Innovation must be in the head, heart and hands of every participant in the system. It does not mean that everyone is an expert technician and expert marketer at the same time. What it does mean is that everyone has knowledge of the entire innovation system and his/her particular role in that process. It does mean that there is some common language and shared purpose, and that the boundaries fade between functions, sectors, industries and cultures of the world. It means that there is a basic trust, mutual respect and collegial competencies. In addition, it is likely that a thirst for learning pervades the culture.

That being the case, players at all enterprise levels (from microeconomic to macroeconomic) can share these modern management philosophies, an in so doing overcome the barriers and obstacles to progress. Academics, government officials, industrial executives and non-profit practitioners may all participate in this community of innovation practice. With this in mind, a three-dimensional transformation matrix has been and can be applied (see Figure 3). This includes the activities that can be mapped according to the different economic levels, as well as the three elements of the architecture: economic, behavioural and technological.

Figure 3: Three-dimensional transformation matrix
Figure 3: Three-dimensional transformation matrix

Management accountants should think about their activities, according to three time lines: immediate (one year), medium term (one to three years), and long term (three to six years). These can be completed function by function, business unit by business unit, company to company, sector to sector, and nation to nation. In short, this is the blueprint that could provide a mega-level view to contrast the innovation activities.

This is an analysis that can be performed to any useful level. In considering a vision for the future, the stretch is the creation of the global innovation infrastructure, with regional collaboration for shared prosperity.

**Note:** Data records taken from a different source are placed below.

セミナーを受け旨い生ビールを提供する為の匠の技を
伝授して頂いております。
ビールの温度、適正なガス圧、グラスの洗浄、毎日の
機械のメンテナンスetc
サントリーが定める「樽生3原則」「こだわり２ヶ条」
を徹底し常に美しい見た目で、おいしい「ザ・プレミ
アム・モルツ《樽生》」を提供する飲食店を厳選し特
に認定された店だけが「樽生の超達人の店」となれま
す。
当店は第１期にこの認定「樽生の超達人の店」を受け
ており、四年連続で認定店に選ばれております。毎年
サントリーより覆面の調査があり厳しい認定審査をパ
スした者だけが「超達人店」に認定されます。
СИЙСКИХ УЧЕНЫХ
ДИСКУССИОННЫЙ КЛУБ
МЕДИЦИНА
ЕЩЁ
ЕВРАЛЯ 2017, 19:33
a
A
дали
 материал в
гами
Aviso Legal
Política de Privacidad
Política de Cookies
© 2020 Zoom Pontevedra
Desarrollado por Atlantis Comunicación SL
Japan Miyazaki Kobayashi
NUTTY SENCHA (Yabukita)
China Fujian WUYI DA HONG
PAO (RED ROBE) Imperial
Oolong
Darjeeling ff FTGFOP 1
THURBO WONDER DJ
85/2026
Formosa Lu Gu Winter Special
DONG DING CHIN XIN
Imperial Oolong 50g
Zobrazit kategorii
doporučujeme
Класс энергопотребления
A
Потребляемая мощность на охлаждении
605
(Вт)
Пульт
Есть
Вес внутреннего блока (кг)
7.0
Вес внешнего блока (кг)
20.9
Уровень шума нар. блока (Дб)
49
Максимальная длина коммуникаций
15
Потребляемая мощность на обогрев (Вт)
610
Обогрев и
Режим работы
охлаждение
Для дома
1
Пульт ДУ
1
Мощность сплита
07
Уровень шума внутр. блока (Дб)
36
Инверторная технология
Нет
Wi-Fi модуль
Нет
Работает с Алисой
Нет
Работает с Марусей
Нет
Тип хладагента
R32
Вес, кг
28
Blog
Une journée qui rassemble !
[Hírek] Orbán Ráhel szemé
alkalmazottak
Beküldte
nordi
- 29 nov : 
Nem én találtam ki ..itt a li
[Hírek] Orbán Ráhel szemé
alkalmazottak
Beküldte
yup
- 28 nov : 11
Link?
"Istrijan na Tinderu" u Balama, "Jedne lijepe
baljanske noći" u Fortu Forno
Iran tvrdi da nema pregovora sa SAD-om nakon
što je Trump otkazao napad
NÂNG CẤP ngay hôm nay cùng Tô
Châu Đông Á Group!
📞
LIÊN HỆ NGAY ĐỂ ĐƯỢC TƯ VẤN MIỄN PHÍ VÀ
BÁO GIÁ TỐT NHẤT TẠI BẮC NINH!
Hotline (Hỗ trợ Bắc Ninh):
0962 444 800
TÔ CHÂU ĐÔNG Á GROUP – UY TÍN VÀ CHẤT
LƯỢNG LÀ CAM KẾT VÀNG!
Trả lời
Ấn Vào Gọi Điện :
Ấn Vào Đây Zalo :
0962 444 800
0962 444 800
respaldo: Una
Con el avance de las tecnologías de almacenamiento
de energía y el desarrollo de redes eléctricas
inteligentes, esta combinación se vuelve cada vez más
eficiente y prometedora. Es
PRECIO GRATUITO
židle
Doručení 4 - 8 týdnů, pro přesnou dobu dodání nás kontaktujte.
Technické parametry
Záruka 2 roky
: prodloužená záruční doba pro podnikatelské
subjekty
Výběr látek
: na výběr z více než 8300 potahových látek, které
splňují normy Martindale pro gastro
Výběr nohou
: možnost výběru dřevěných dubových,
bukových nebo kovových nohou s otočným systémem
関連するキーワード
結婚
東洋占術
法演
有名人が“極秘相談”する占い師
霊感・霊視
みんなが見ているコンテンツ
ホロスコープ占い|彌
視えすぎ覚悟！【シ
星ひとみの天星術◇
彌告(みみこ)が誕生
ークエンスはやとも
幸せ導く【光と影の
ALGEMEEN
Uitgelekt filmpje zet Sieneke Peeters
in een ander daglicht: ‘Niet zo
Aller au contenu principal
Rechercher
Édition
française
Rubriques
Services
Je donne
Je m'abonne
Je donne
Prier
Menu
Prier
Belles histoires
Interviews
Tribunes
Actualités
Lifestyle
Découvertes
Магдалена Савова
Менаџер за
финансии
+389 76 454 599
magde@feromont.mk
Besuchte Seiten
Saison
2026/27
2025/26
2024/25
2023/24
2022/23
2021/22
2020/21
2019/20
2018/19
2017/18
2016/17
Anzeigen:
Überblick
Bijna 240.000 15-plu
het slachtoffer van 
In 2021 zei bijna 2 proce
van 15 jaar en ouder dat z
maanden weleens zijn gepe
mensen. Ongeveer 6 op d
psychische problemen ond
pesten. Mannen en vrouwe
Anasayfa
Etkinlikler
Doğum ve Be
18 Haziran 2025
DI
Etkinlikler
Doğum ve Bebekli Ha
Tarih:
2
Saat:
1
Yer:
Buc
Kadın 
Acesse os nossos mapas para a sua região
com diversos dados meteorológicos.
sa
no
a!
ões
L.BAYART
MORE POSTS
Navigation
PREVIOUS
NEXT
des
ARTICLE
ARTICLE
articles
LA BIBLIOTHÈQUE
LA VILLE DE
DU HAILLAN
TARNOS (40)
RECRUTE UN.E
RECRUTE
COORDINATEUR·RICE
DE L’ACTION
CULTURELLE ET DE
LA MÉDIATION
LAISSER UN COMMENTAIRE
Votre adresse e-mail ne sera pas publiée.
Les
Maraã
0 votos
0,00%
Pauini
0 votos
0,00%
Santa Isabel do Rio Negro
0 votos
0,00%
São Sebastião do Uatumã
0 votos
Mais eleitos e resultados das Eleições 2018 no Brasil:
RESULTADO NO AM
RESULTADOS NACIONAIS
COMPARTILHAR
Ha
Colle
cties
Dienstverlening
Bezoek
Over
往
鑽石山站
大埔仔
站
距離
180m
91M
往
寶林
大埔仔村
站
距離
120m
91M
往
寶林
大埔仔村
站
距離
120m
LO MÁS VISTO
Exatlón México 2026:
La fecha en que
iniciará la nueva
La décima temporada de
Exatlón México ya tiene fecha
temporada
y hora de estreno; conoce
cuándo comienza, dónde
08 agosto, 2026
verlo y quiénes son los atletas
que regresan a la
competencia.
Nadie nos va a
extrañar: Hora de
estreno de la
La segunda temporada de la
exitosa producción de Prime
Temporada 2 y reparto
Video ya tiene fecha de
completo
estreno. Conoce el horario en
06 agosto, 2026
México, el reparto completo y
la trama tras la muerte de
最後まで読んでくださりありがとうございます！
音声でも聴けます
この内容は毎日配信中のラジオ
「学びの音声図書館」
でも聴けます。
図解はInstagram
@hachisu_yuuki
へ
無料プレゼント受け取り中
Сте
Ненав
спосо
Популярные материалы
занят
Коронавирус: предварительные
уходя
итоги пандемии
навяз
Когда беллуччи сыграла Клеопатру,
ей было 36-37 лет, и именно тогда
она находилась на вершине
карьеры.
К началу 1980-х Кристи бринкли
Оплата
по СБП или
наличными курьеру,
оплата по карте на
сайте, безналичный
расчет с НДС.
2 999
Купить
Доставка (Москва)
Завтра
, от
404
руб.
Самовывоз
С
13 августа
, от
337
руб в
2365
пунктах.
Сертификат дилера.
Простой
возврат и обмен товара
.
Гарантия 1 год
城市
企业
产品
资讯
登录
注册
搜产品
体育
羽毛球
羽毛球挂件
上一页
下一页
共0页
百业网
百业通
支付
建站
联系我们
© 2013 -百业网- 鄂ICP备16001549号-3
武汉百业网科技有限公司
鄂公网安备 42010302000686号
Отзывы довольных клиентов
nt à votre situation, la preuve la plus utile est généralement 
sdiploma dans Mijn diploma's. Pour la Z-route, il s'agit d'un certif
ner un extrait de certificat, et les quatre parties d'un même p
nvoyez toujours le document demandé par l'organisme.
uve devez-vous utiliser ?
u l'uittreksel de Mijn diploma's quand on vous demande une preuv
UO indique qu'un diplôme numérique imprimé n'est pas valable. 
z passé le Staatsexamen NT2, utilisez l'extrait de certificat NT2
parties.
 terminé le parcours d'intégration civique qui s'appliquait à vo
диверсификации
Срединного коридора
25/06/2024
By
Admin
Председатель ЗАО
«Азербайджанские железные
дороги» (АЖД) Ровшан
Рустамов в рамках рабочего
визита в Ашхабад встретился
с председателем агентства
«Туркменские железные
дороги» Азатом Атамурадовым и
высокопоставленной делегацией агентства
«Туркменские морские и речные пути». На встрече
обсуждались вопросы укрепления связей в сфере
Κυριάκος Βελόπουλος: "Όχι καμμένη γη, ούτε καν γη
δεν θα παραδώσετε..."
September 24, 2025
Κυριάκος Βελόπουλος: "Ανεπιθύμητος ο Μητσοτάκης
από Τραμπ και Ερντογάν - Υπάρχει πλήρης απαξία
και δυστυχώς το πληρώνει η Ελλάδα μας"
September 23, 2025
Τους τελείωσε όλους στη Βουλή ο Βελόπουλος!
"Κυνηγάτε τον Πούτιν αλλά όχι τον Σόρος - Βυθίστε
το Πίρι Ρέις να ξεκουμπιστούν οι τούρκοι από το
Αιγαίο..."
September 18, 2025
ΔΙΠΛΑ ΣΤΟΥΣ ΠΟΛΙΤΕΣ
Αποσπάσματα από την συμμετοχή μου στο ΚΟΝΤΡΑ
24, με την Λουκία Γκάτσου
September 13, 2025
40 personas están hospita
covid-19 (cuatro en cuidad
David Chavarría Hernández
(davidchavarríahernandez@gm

Germany hosts The World’s Fair in the year 2000. Hundreds of theorists and practitioners in the new community of knowledge practice ill convene for a Worldwide Innovation Congress. Economic, behavioural and technological issues will be reconciled there. A common language will evolve that promises to bring together the foundations of knowledge and the process of innovation in ways never before considered.

This vision is achievable. It is inevitable that some events will prompt a worldwide understanding of the real value of intellectual capital and how it can be put to societal advantage. Given recent initiatives by the European Union, the OECD and The World Bank, such a vision may be closer to reality than previously thought.